As the disruption of the pandemic upended the way we work, Albert DePlazaola and Emily Watkins noticed a trend. Faced with a sudden need to do whatever it takes to recruit and retain employees, workplaces started contemplating how they could adopt more human-centric designs. “It made me wonder,” said DePlazaola. “Who have we been designing for, then?
In a presentation at WorkSpaces ’21, DePlazaola and Watkins—Unispace’s Global Principal and then-Head of Enterprise & Channel Partnerships, respectively—argued that the challenge ahead would be to design spaces that consider the human experience in a nuanced and holistic sense, elevating the employee as consumer of a given space. The post-pandemic workplace embraces what they call the new flexibility.
"We think about the new flexibility as providing employees with different types of space within your real estate ecosystem than you might have offered them before," Watkins said. "This idea of being able to have certain pockets of your campuses, or certain pockets of your buildings, that you're devoting to create a different level of experience for them is something that we're really intrigued by—and something that we're starting to talk to a lot of our clients about as well.”
Learning from the Venice Skatepark
Their vision was shaped in part by a walk DePlazaola took to the Venice boardwalk with Dean Rikanovic, an architect colleague visiting from Australia. “All of a sudden we hit the skatepark, and we just sat there and observed, and what we realized was that it was probably one of the most diverse crowds that we had seen,” he recalled, marveling at the range of ages and identities all coalescing in one place. “Why do we think this is so? What is bringing this kind of diversity into the skatepark? And what we came up with is, it's probably two things: they're coming there to learn, and they're coming there—probably more importantly—they're coming there to play.”
As he dug deeper into the relationship between work and play, DePlazaola learned there are four ways people do both: kinesthetically; using visual tools; using auditory tools; and by getting into a flow state. What would it mean to bridge the gap between work and play, to make them one and the same? “What we're really talking about is making a more diverse, a more inclusive, and a more equitable workplace,” he theorized. Dean translated this theory into space.
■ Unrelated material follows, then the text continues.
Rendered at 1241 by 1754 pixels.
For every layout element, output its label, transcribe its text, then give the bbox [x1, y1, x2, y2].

Embracing Taxonomies of Play
That doesn’t mean businesses should start installing skateparks in their offices, of course, but it does point to a need to embrace taxonomies that enable play and learning. As DePlazaola sees it, the flexible office is built around four environments, translating those taxonomies into functional workspaces:
- Kinesthetic maker spaces, designed for testing and experimentation, might look like multi-functional open areas, with robotics and 3D printing tech that allow for rapid prototyping;
- Visual spaces, designed for exhibiting and watching, might look like enclosed rooms with immersive tech—virtual reality drawing studios, massive screens for video conferences or group coding sessions—in an all-encompassing amphitheater format;
- Flow spaces, designed for quiet and focus, might look like well-lit libraries perfect for heads-down work;
- Auditory spaces, for sharing and listening, might look like a studio with soundscape simulators and all manner of audio playthings.
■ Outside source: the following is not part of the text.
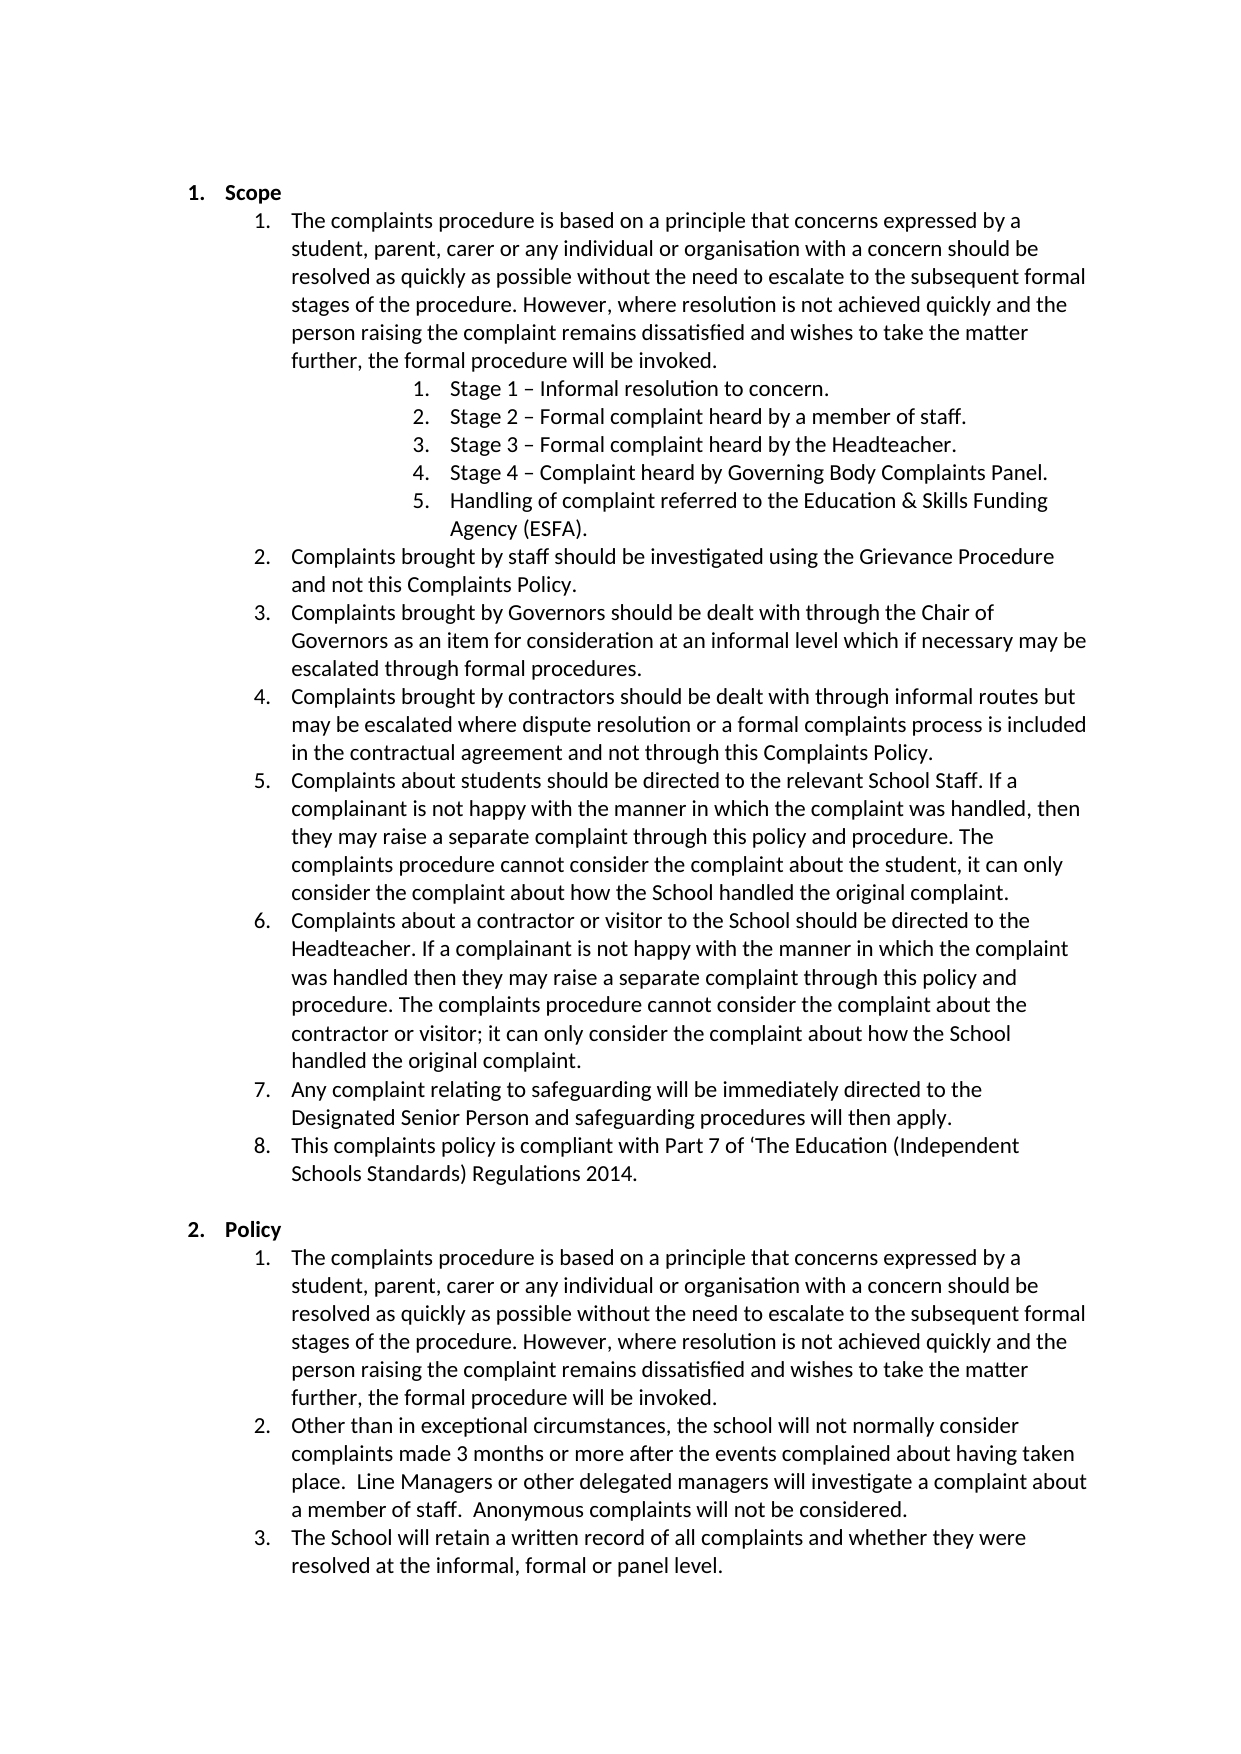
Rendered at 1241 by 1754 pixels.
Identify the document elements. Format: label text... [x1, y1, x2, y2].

list Policy [187, 1215, 1090, 1243]
list Stage 3 – Formal complaint heard by the Headteacher. [412, 430, 1090, 458]
list The complaints procedure is based on a principle that concerns expressed by a student, parent, carer or any individual or organisation with a concern should be resolved as quickly as possible without the need to escalate to the subsequent formal stages of the procedure. However, where resolution is not achieved quickly and the person raising the complaint remains dissatisfied and wishes to take the matter further, the formal procedure will be invoked. [253, 1243, 1090, 1411]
"We're not saying that this is exactly what we would suggest for all of our clients; what this is meant to be is an idea-starter," DePlazaola said as he walked the audience through a digital rendering of their concept: past the high-tech maker space, the acoustic lounge, into the visual immersion tank, through the adaptable open areas between them all, and finally into the “raw study space,” bookshelves lining the wall and lush greenery dangling from the ceiling. “We intentionally made the space very open,” he explained. “What we're looking to do is create movement through the space, have people run into each other, but also do it in the spirit of playing and learning.”
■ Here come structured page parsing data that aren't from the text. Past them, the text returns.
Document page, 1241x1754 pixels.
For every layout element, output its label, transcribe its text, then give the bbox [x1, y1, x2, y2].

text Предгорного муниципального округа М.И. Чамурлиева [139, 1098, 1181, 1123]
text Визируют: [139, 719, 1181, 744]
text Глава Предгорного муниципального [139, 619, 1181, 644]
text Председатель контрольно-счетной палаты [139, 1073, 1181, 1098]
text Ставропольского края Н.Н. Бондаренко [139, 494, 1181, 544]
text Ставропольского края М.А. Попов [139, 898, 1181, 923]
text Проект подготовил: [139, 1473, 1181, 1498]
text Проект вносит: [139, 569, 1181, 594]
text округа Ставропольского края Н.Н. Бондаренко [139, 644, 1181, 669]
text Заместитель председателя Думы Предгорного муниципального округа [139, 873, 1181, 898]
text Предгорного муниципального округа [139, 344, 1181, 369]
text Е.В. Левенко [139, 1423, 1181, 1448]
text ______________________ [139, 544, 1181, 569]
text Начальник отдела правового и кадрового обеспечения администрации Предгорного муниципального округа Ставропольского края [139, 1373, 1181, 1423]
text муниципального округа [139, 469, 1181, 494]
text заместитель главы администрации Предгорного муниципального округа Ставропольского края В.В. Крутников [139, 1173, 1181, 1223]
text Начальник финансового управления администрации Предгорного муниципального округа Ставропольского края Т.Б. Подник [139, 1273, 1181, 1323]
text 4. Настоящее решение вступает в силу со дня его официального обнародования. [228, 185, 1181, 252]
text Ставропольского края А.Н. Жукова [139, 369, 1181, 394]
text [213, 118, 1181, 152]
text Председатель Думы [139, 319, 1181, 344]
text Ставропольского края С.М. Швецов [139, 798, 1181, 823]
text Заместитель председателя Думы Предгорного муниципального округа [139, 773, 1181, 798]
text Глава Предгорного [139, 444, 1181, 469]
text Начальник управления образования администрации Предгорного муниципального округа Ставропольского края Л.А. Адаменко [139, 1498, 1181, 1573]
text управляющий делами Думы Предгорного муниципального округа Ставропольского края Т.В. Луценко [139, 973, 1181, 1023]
Building Trust Through Play
The fundamental goal is to create a more inclusive, egalitarian environment by shifting the psychological paradigms around work. Setting aside the intrinsic merits of the approach, DePlazaola and Watkins hope it will have the additional benefit of making employees a little more comfortable coming back to the office. “The challenge that we were trying to address through this concept is, could we get people to come back to play?” he said. “And if they were informal about how they play, would that start to engender trust that they probably hadn't had in Zoom calls? This whole concept is trying to get people to come in in a very level playing ground, and doing it through the art of play.”
As he wrapped up the presentation, DePlazaola acknowledged that their model might not be the right fit for every office, but encouraged the audience to ask big questions and pursue bold ideas as they search for their own answers. “We’re not saying this is the right answer; we just want to provoke a little bit,” he said. “The real danger now is the risk of doing nothing.”